Below are some entries. Transcribe the lines from the one holding "vfov_deg: 11.7" to the one holding "exposure_s: 1/120", inclusive, but not the pictures among them.

> [GIVEN RECORDS]

= = = =

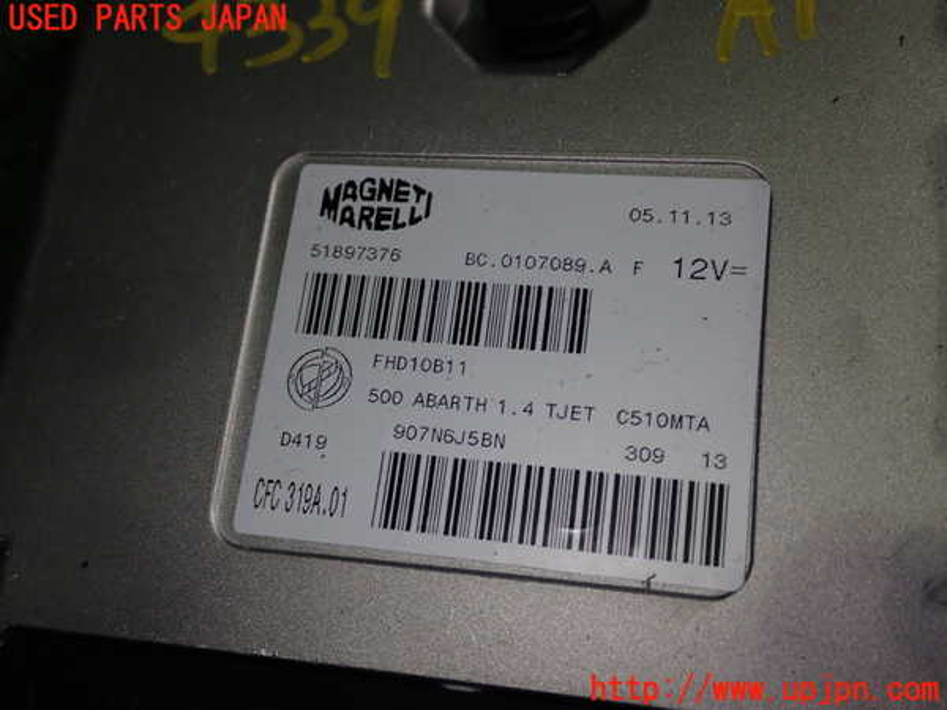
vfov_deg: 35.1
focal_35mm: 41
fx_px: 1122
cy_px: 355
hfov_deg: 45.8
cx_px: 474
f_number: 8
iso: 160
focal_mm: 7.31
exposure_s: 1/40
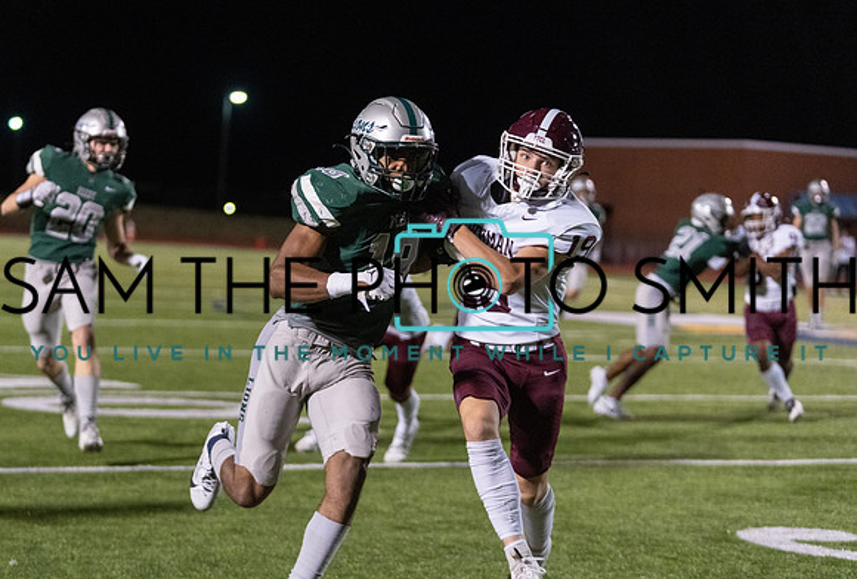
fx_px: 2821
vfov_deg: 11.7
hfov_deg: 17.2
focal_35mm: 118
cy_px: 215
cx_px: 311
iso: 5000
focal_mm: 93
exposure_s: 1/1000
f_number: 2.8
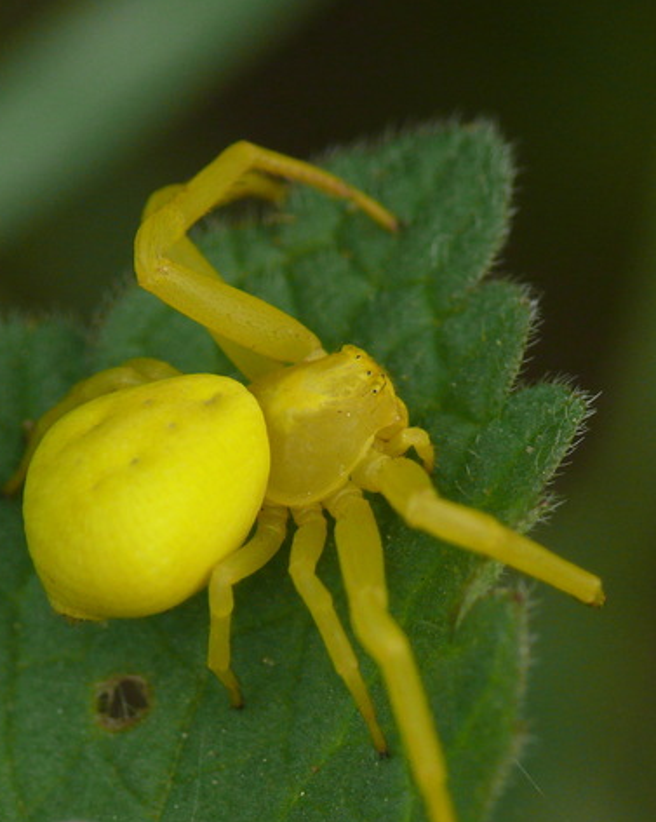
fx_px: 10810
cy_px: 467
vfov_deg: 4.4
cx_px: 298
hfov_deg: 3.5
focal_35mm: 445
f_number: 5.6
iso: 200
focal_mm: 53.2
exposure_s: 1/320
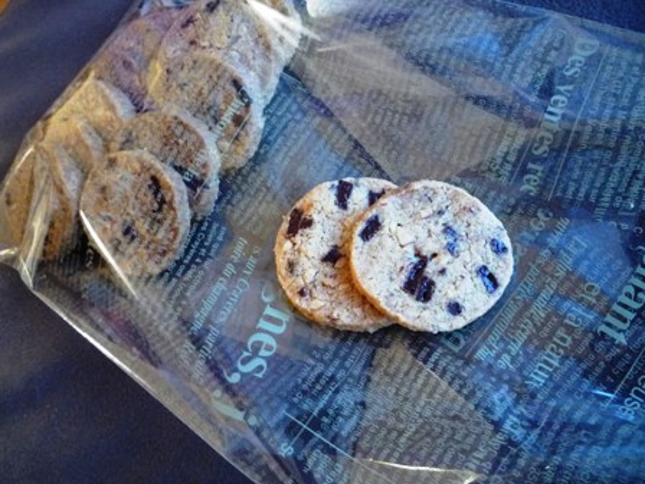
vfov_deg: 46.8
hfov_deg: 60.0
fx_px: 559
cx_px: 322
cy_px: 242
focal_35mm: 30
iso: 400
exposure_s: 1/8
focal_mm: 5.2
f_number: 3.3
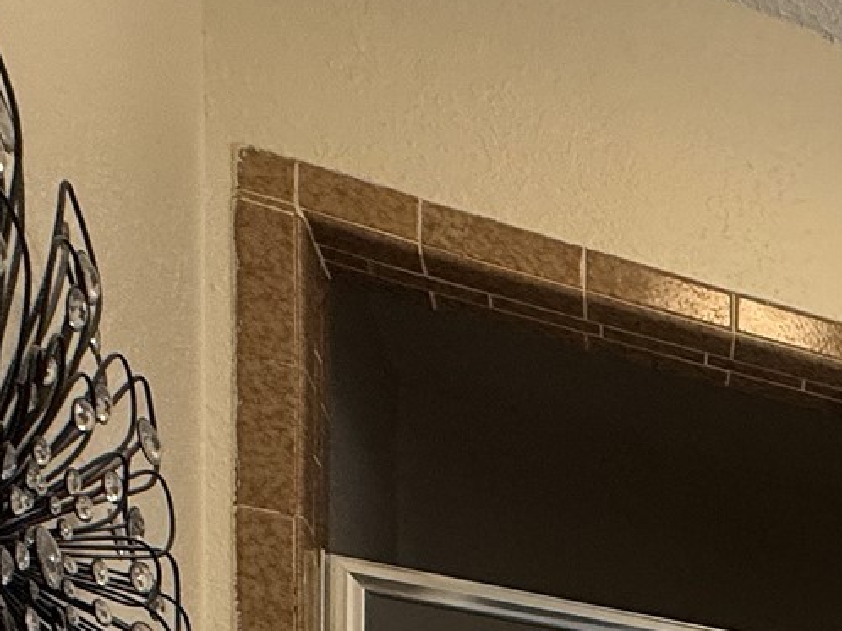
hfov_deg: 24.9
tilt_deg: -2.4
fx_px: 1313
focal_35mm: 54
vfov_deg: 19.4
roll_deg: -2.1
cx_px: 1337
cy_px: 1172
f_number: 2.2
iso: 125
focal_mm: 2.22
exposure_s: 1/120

= = = =

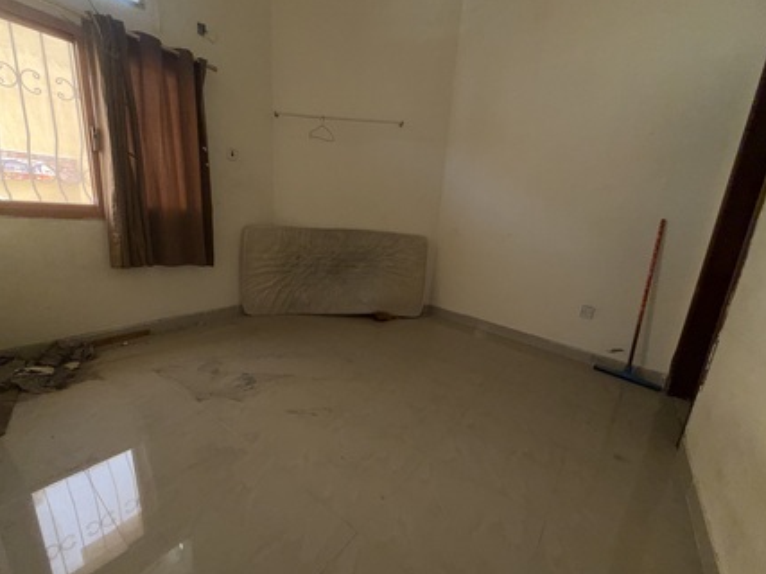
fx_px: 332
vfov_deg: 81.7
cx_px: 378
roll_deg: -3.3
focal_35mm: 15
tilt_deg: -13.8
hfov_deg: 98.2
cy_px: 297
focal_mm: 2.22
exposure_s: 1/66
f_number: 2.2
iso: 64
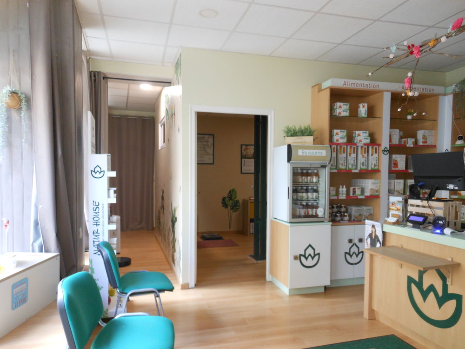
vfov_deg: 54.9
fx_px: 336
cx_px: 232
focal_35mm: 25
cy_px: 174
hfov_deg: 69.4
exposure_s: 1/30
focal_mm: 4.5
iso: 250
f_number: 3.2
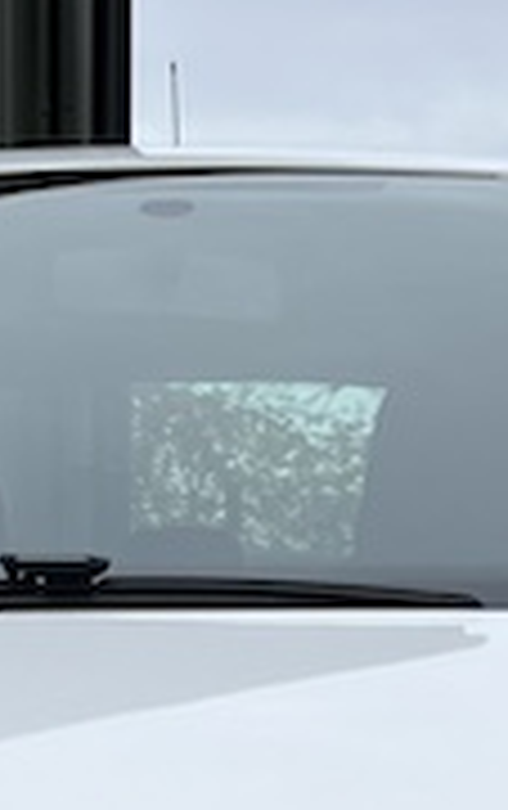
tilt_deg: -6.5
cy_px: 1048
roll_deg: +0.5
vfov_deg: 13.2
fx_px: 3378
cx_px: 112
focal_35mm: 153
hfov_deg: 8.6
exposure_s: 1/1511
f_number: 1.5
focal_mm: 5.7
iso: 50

= = = =

> [SOLVED EXERCISE]
vfov_deg: 11.7
hfov_deg: 17.2
focal_35mm: 118
cy_px: 215
cx_px: 311
iso: 5000
focal_mm: 93
exposure_s: 1/1000
f_number: 2.8
fx_px: 10810
cy_px: 467
vfov_deg: 4.4
cx_px: 298
hfov_deg: 3.5
focal_35mm: 445
f_number: 5.6
iso: 200
focal_mm: 53.2
exposure_s: 1/320
vfov_deg: 46.8
hfov_deg: 60.0
fx_px: 559
cx_px: 322
cy_px: 242
focal_35mm: 30
iso: 400
exposure_s: 1/8
focal_mm: 5.2
f_number: 3.3
hfov_deg: 24.9
tilt_deg: -2.4
fx_px: 1313
focal_35mm: 54
vfov_deg: 19.4
roll_deg: -2.1
cx_px: 1337
cy_px: 1172
f_number: 2.2
iso: 125
focal_mm: 2.22
exposure_s: 1/120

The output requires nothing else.